For paired-end knowledge, learn pairs have been merged and adaptors have been trimmed utilizing SeqPrep (, discarding reads that would not be efficiently merged. Reads have been mapped to the canine reference genome canFam3.1 utilizing BWA aln (v.0.7.17)65 with permissive parameters, together with a disabled seed (-l 16500 -n 0.01 -o 2). Duplicates have been eliminated by protecting just one learn from any set of reads that had the identical orientation, size and begin and finish coordinates. For pattern Taimyr-1, beforehand revealed knowledge13 have been merged with newly generated knowledge. Knowledge from samples processed in Copenhagen have been processed as described beforehand66 besides that they have been additionally mapped to canFam3.1. Publish-mortem harm was quantified utilizing PMDtools (v0.60)67 with the ‘–first’ and ‘–CpG’ arguments.

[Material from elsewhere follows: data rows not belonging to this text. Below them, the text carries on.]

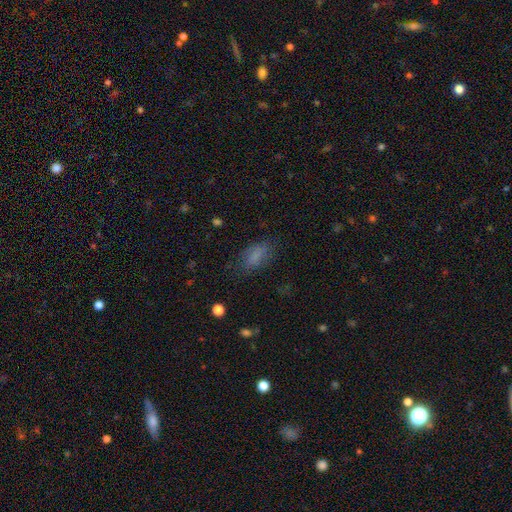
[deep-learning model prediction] This is likely a smooth galaxy (78%). How rounded: clearly in between (84%). Merging: likely none (72%).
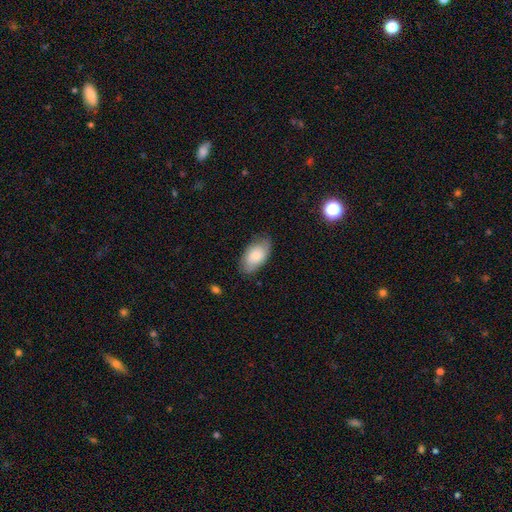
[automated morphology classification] A smooth galaxy with no disk features (76%) that is in between round and cigar-shaped (94%). Merging: none (76%).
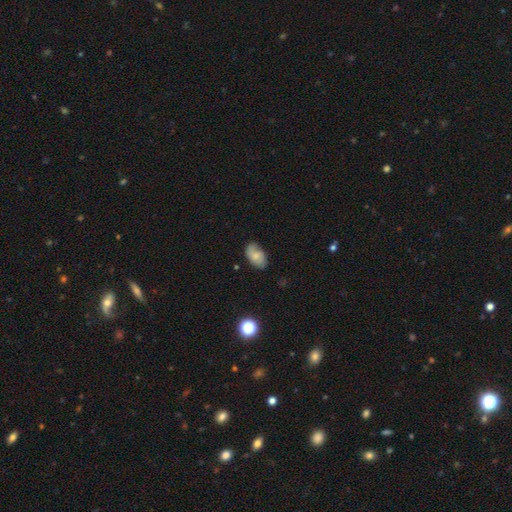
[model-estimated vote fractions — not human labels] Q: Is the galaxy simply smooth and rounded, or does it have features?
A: smooth — 66%.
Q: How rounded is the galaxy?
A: in between — 91%.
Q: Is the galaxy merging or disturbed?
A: none — 73%.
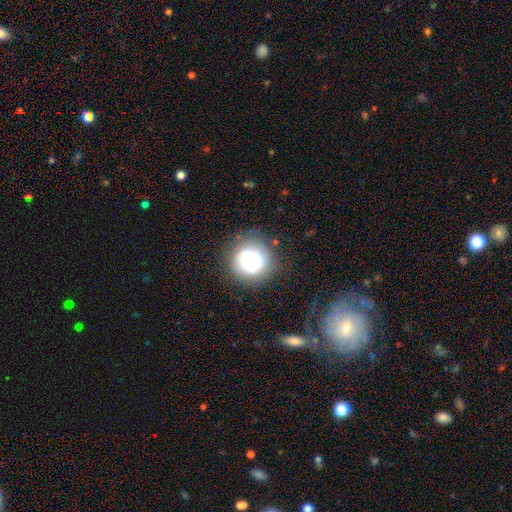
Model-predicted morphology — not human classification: Smooth or featured: featured or disk — 52% (smooth — 37%)
Edge-on disk: no — 97% (yes — 3%)
Bar: no — 73% (weak — 20%)
Spiral arms: yes — 72% (no — 28%)
Bulge size: moderate — 34% (large — 28%)
Merging: none — 67% (minor disturbance — 17%)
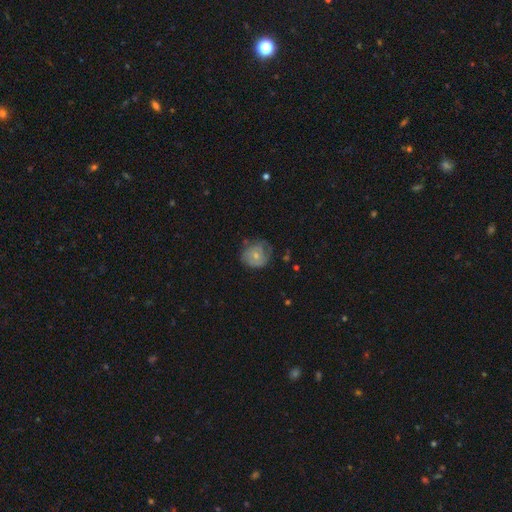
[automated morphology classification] Smooth or featured?
  - smooth: 54% *
  - featured or disk: 38%
  - star or artifact: 8%
How rounded?
  - round: 77% *
  - in between: 22%
  - cigar-shaped: 1%
Merging?
  - none: 52% *
  - minor disturbance: 31%
  - major disturbance: 16%
  - merger: 2%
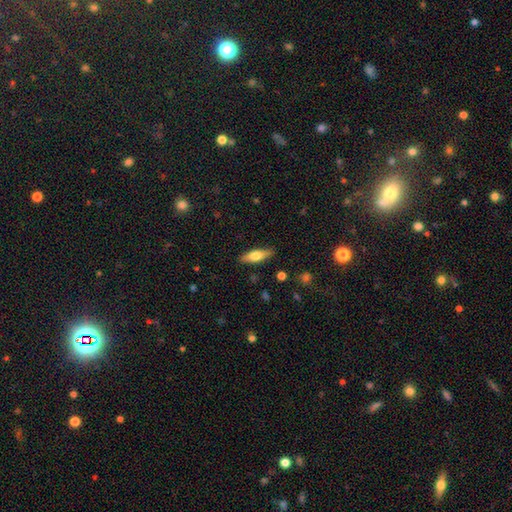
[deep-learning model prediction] This appears to be a smooth galaxy with no disk features (59%) that is cigar-shaped (52%). Merging: none (87%).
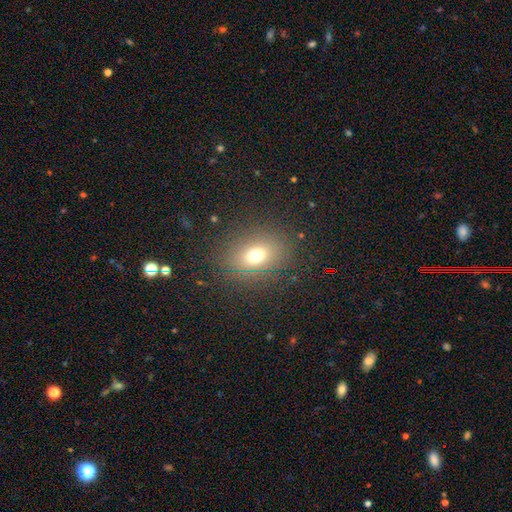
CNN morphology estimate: smooth_or_featured: smooth (p=0.68) [alt: star or artifact p=0.18]
how_rounded: in between (p=0.56) [alt: round p=0.43]
merging: none (p=0.84) [alt: minor disturbance p=0.09]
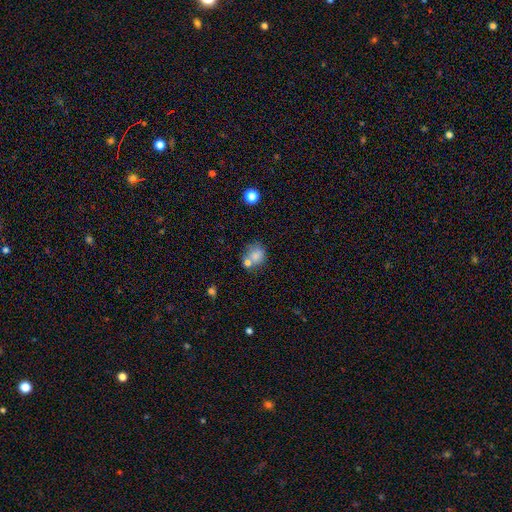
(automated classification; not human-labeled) The model was most divided on "merging": none: 48%, merger: 30%, minor disturbance: 15%, major disturbance: 7%. More confident: smooth or featured — smooth (77%); how rounded — round (70%).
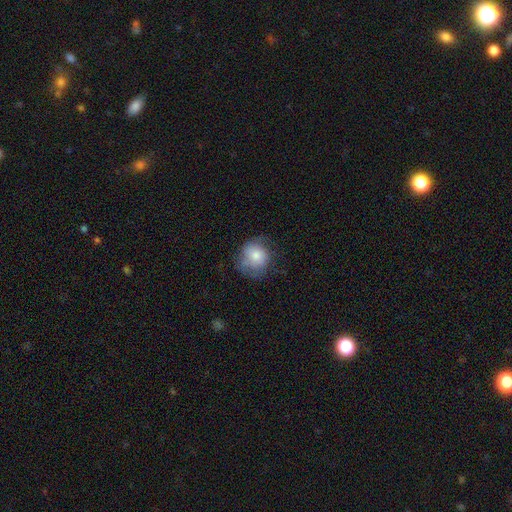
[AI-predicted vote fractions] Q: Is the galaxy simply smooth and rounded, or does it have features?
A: smooth — 72%.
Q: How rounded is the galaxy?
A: round — 78%.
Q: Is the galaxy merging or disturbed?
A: none — 53%.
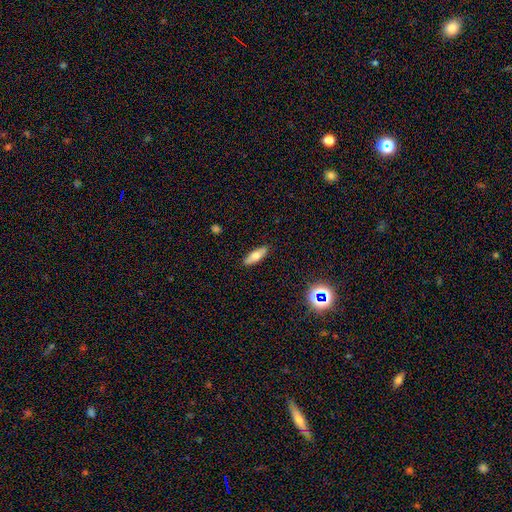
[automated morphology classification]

Genotyping and integration with beforehand revealed genomes

To assemble a comparative dataset for inhabitants genetic analyses, we began from a broadcast variant name set compiling 722 fashionable canine, wolf and different canid genomes from a number of earlier research (NCBI BioProject accession PRJNA448733)40. To this, we added extra fashionable complete genomes from different research: 4 African golden wolves and 15 Nigerian village canine (Genome Sequence Archive (, accession PRJCA000335)68, 12 Scandinavian wolves (European Nucleotide Archive accession PRJEB20635)69, 9 North American wolves and coyotes (European Nucleotide Archive accession PRJNA496590)25 and eight different canids (African looking canine, dhole, Ethiopian wolf, golden jackal, Center Japanese gray wolves) (European Nucleotide Archive accession PRJNA494815)22. Reads from these genomes have been mapped to the canine reference genome utilizing bwa mem (model 0.7.15)70, marked for duplicates utilizing Picard Instruments (v2.21.4) (, genotyped on the websites current within the above dataset utilizing GATK HaplotypeCaller (v3.6)71 with the ‘-gt_mode GENOTYPE_GIVEN_ALLELES’ argument after which merged into the dataset utilizing bcftools merge ( The next filters have been then utilized to websites and genotypes throughout the complete dataset: websites with extra heterozygosity (bcftools fill-tags ‘ExcHet’ P worth < 1 × 10−6) have been eliminated; indel alleles have been eliminated by setting the genotype of any particular person carrying such an allele to lacking; genotypes at websites with a depth (taken because the sum of the ‘AD’ VCF fields) lower than a 3rd of or greater than twice the genome-wide common for the given genome or decrease than 5 have been set to lacking; genotypes containing any allele aside from the 2 highest-frequency alleles on the web site have been set to lacking; allele illustration was normalized utilizing bcftools norm; and, lastly, websites at which 130 or extra people had a lacking genotype have been eliminated. This resulted in a last dataset of 67.8 million biallelic SNPs. In ancestry analyses (that’s, these involving f-statistics), fashionable wolves have been handled as people whereas for contemporary canine as much as 4 people with the very best sequencing protection from a given breed have been used and mixed into populations. A listing of the trendy genomes utilized in analyses and their related metadata is included in Supplementary Knowledge 2.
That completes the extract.